Todos conhecemos alguém assim. Gente brilhante, de quem sabemos que virão, ou poderiam vir, grandes obras, conversadores que acrescentam sempre perspetivas sábias ou originais sobre vários assuntos, mais rápidos, mais espertos, mais cultos, que todos os outros. Todos nós, em suma, conhecemos um, ou dois, ou vários, génios. Génios destes, não consagrados, mas em quem admiramos o espírito vivo, capaz de se bater com os grandes da história da humanidade.
A ideia de que muitos destes espíritos morrem sem deixar testemunho perene do seu brilhantismo é atrozmente inquietante. Quantas grandes obras críticas, quantos monumentos filosóficos, se não perderam graças à simples indolência do espírito que se contentou em fruí-las na sua própria cabeça, dando apenas uns vislumbres dessa extraordinária vida interior aos que o rodeavam? A literatura produziu alguns retratos destes homens, embora retratos baços, que poucas vezes atingem a verdadeira dimensão desta personalidade. Vemos paródias a estas consagrações de génios não consubstanciados, como no Pacheco das Cartas de Fradique Mendes, ou desejos deste génio, convicções de uma grandeza futura, como no Lucien das Ilusões Perdidas; mas estes casos partem do princípio de que o tal brilhantismo não é verdadeiro e de que, na verdade, a idolatria social a estes homens é a idolatria devotada aos bezerros de ouro.

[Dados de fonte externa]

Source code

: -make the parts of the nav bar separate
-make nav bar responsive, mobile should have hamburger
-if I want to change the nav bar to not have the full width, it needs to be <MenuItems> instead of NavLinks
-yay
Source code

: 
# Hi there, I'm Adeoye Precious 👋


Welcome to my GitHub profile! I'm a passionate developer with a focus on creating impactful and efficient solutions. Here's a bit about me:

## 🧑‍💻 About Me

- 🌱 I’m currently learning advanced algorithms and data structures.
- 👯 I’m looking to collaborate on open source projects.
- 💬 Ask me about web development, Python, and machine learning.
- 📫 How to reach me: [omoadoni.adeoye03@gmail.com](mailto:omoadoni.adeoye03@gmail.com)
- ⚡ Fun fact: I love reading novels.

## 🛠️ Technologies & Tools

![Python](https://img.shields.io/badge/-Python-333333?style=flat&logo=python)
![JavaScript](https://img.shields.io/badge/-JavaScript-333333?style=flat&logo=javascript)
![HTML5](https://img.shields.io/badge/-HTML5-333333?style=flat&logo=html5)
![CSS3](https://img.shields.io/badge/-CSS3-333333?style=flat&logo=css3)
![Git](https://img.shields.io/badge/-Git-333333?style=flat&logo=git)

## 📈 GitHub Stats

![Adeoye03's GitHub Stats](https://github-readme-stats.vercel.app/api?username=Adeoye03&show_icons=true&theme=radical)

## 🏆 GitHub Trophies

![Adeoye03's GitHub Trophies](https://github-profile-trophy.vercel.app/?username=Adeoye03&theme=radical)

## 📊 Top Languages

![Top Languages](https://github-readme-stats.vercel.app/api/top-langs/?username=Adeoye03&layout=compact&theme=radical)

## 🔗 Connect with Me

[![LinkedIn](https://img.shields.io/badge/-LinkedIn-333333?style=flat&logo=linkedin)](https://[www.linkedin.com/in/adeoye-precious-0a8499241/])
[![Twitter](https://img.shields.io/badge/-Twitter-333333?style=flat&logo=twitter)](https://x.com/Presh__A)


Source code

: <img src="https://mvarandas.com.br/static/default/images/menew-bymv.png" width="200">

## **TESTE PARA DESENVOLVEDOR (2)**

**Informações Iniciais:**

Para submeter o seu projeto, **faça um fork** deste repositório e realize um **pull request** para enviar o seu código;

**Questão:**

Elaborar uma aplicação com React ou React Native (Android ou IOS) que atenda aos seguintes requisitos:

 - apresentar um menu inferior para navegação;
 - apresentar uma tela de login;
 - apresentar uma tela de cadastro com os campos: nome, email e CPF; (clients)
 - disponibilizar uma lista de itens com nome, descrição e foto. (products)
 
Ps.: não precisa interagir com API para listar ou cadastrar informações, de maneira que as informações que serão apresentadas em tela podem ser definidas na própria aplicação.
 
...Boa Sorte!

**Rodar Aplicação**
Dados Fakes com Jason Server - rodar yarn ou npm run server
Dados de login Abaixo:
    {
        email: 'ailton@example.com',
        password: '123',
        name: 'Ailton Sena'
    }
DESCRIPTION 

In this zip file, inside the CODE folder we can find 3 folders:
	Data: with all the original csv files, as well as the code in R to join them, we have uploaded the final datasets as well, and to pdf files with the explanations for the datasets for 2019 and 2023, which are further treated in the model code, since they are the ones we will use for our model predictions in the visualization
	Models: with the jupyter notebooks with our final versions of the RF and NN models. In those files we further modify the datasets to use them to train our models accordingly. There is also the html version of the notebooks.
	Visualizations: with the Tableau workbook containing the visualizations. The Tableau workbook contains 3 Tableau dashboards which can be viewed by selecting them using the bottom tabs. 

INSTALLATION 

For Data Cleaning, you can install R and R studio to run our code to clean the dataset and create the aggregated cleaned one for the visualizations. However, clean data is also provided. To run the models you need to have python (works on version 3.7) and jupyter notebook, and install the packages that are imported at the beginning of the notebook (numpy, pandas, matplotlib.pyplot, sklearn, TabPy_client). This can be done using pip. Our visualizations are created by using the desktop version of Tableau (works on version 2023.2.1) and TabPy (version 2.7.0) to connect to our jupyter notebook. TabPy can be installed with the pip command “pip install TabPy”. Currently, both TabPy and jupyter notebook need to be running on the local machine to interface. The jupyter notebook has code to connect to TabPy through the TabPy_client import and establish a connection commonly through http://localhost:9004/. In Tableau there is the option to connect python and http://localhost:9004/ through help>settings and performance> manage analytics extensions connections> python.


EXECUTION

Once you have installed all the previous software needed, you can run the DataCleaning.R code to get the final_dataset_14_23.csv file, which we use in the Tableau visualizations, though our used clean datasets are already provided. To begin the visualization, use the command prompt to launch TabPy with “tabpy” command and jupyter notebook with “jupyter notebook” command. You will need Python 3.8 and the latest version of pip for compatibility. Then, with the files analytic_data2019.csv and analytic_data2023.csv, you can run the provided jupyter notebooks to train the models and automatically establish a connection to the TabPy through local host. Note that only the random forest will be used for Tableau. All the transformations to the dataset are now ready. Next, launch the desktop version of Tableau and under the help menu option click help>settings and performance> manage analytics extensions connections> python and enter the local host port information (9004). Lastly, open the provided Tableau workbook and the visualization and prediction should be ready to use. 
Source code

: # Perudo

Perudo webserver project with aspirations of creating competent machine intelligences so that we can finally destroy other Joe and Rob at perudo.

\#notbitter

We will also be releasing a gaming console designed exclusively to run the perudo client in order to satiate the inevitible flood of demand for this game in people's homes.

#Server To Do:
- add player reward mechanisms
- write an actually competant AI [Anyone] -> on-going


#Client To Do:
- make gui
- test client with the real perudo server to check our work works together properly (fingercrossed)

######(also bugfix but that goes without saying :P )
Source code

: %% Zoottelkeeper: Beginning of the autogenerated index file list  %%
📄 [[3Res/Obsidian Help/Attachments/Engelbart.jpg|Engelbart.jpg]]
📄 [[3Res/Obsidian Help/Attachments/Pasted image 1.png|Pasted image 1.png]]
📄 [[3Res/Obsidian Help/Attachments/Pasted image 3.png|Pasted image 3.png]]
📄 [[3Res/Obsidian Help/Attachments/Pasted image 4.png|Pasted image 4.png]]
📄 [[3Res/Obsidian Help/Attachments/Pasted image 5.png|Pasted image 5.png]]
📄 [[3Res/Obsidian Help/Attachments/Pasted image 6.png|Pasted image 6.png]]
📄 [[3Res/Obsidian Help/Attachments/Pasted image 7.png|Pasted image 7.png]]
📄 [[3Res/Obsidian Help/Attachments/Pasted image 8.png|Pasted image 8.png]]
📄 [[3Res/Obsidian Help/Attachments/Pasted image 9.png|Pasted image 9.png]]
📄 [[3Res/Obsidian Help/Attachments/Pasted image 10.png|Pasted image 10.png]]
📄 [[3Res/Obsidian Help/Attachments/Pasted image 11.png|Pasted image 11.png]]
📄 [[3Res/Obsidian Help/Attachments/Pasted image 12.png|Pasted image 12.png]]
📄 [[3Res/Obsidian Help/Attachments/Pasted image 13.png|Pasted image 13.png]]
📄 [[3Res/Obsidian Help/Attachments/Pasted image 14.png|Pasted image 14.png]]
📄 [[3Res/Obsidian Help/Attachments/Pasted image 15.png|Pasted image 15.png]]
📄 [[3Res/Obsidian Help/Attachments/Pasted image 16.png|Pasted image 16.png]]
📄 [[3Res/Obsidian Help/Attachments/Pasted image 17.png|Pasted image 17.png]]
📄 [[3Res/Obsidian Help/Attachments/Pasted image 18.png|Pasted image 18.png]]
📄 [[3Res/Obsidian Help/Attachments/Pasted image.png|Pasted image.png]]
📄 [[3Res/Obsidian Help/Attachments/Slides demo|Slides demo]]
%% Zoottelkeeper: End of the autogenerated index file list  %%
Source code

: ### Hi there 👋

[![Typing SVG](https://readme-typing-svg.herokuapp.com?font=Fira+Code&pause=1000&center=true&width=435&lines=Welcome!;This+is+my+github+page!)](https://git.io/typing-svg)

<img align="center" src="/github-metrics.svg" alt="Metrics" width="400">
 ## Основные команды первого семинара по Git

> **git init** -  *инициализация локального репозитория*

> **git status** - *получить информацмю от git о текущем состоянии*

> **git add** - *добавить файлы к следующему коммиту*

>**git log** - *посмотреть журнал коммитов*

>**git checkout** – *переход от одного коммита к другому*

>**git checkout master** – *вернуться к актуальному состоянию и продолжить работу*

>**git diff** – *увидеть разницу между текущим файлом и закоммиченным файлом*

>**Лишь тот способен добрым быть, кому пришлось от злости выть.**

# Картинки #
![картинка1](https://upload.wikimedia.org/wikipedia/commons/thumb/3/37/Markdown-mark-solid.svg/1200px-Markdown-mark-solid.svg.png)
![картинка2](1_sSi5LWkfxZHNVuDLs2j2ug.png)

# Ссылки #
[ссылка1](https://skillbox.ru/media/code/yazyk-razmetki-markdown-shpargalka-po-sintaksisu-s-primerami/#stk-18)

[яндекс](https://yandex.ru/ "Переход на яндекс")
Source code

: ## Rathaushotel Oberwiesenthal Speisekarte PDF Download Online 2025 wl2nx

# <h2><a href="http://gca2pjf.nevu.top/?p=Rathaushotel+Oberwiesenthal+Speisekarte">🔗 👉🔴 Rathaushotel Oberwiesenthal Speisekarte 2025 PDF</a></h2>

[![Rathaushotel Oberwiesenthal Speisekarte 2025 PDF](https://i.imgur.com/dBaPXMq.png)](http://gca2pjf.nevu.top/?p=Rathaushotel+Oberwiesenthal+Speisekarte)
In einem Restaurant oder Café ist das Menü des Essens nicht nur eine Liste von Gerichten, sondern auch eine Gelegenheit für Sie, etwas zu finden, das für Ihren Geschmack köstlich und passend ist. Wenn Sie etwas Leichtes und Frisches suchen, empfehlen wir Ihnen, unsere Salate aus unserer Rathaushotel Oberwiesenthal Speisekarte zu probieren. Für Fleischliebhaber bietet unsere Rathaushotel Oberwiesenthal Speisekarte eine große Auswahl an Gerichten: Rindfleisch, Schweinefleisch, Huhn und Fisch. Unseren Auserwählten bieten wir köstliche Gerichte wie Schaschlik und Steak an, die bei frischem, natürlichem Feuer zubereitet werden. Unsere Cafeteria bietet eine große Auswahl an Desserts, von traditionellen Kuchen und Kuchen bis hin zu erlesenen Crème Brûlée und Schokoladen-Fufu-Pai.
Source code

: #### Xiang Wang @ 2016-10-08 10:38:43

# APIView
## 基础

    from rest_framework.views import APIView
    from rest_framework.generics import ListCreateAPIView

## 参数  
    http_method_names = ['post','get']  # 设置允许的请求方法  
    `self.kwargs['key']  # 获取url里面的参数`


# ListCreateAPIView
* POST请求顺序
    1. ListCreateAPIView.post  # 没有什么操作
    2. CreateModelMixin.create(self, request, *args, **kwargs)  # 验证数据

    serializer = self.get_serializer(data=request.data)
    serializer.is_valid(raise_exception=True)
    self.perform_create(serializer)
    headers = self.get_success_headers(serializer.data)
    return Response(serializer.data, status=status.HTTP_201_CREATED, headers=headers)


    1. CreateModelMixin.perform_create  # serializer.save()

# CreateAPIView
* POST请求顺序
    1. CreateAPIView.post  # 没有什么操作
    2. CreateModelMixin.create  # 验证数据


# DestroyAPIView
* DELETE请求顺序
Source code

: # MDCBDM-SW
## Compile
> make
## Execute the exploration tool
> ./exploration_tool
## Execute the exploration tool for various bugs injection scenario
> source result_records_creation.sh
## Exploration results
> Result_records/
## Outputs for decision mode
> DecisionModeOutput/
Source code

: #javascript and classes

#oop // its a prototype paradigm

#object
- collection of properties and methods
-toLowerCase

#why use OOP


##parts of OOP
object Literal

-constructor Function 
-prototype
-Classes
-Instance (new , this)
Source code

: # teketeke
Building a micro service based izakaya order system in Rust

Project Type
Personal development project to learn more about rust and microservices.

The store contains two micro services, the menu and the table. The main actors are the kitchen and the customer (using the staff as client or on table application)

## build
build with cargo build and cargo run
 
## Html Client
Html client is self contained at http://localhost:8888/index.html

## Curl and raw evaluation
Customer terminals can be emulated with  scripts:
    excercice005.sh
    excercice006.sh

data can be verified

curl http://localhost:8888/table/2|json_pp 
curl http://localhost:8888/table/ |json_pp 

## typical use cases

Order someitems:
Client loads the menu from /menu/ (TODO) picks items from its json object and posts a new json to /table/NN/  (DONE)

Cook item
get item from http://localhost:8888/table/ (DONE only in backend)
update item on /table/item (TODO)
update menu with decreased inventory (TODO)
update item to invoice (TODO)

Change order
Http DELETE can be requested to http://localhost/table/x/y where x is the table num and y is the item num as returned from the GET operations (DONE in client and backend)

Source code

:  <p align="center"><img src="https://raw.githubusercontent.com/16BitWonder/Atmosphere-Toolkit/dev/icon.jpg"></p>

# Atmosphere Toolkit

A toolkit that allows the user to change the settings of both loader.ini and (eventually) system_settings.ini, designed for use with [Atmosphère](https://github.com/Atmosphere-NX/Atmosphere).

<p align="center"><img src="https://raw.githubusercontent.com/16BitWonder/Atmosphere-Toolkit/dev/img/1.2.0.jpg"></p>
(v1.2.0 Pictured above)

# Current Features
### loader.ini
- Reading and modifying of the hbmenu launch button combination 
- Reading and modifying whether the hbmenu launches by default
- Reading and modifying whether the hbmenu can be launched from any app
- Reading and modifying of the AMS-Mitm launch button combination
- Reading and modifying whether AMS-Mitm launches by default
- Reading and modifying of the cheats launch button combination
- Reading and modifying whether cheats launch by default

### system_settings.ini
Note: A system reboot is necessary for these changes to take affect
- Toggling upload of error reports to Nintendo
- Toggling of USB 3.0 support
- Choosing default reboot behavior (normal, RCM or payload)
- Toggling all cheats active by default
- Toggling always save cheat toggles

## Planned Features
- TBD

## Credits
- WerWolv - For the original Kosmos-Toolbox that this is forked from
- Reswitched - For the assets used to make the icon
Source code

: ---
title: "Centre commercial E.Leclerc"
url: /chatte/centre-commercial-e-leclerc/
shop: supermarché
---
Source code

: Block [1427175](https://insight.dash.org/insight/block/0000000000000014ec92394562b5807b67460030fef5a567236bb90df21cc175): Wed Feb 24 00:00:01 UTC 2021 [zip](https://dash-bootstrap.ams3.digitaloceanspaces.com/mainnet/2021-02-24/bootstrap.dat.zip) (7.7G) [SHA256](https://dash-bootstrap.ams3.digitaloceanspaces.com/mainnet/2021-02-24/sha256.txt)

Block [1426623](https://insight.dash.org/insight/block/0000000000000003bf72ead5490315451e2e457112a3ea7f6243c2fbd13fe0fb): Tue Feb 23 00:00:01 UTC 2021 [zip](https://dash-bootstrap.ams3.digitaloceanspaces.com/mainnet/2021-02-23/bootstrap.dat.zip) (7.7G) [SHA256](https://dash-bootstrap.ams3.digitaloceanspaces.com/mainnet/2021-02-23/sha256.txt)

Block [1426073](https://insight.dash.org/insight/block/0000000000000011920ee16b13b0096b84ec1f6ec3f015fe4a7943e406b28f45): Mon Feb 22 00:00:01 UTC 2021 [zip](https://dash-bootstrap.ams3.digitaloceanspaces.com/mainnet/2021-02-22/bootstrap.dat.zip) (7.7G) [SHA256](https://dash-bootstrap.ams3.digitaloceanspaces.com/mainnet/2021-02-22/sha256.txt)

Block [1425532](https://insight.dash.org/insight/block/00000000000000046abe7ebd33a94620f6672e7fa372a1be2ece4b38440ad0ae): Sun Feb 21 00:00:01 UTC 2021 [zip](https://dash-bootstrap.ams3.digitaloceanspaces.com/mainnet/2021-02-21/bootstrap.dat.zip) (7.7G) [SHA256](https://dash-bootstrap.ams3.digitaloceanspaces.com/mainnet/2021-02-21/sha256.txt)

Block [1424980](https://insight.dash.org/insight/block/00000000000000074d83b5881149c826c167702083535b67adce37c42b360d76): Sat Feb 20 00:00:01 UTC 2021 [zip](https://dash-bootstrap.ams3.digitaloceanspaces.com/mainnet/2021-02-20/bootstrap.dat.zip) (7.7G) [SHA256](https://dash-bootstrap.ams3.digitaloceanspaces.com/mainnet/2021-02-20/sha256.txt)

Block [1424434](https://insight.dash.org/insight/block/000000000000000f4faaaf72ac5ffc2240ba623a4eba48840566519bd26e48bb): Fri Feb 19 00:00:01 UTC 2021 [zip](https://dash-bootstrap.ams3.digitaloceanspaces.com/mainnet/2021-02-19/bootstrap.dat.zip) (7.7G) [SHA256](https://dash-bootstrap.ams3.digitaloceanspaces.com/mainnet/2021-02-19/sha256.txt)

Ora, o fenómeno verdadeiramente interessante não são os falsos génios; são aqueles génios que se perdem, que por alguma razão, ou porque não nascem com ambição à altura da cabeça e se contentam com gloríolas privadas, ou porque na verdade têm um temperamento demasiado disperso para se dedicarem com afinco a uma obra séria, ou porque a rapidez da inteligência os lança numa espécie de aborrecimento geral, em que tudo parece demasiado simples ou insignificante para ser tratado; destas figuras, só uma nos surge como um tratamento literário condigno, graças ao miraculoso tratamento de um discípulo igualmente genial e com uma invulgar modéstia literária, capaz de perceber que, sem uma recolha aturada dos seus ditos, o génio do seu mestre nunca seria verdadeiramente compreendido.
Essa figura é Samuel Johnson (1709-1784), um homem que deve boa parte da sua posteridade ao seu biógrafo, John Boswell, também ele um caso fascinante de um tipo muito próprio de génio literário, um génio discreto e quase involuntário, em muitos casos a roçar o impercetível, porque se trata de um génio inteiramente submisso, o génio do editor posto em palavras próprias, que consiste em perceber o que é nos outros realmente importante.
Não nos enganemos: a reputação de Samuel Johnson não se deve inteiramente a Boswell; o Dr. Johnson foi um dos eruditos mais estimados do seu tempo, um purista da língua reconhecido por todos os académicos, um classicista admirado e um dos escritores mais lidos do século XVIII. A sua caminhada da pequena cidade de Litchfield até ao estrelato, a pertinácia que fez dele um dos primeiros escritores profissionais da modernidade, desdobrado em artigos e ensaios essenciais para a popularização da imprensa, o seu dicionário, tudo isso é impressionante e contribuiu para a sua fama. No entanto, contribuiu essencialmente para a sua fama em vida. O admirável na Vida de Samuel Johnson, de Boswell, é a compreensão que este tem de que aquilo que fez a fama do seu mestre em vida se está, de algum modo, a perder e que, no entanto, há outro lado no Dr. Johnson que faz dele uma figura imortal.
Johnson ficou, antes de mais, conhecido pelo seu dicionário. É um trabalho insano, e que aliás não condiz com a reputação semi-indolente que lhe ficou de uma certa interpretação da vida de Boswell. O que Johnson fez, sozinho, foi uma empreitada semelhante à que a Academia Francesa demorou, em conjunto, meio século a fazer. Um dicionário criado a partir do zero, um dicionário prínceps, por assim dizer, tem qualquer coisa de semelhante ao empreendimento quimérico de contar tudo o que existe; imagine-se o que é, a partir do nada, contar toda a linguagem. É claro que este trabalho impressionante – e o de Samuel Johnson é feito com todo o rigor que só um batalhão de linguistas conseguiria – bastaria para impulsionar a reputação de Johnson; no entanto, criaria uma reputação que encontramos em cientistas, matemáticos, físicos, e não em homens de letras.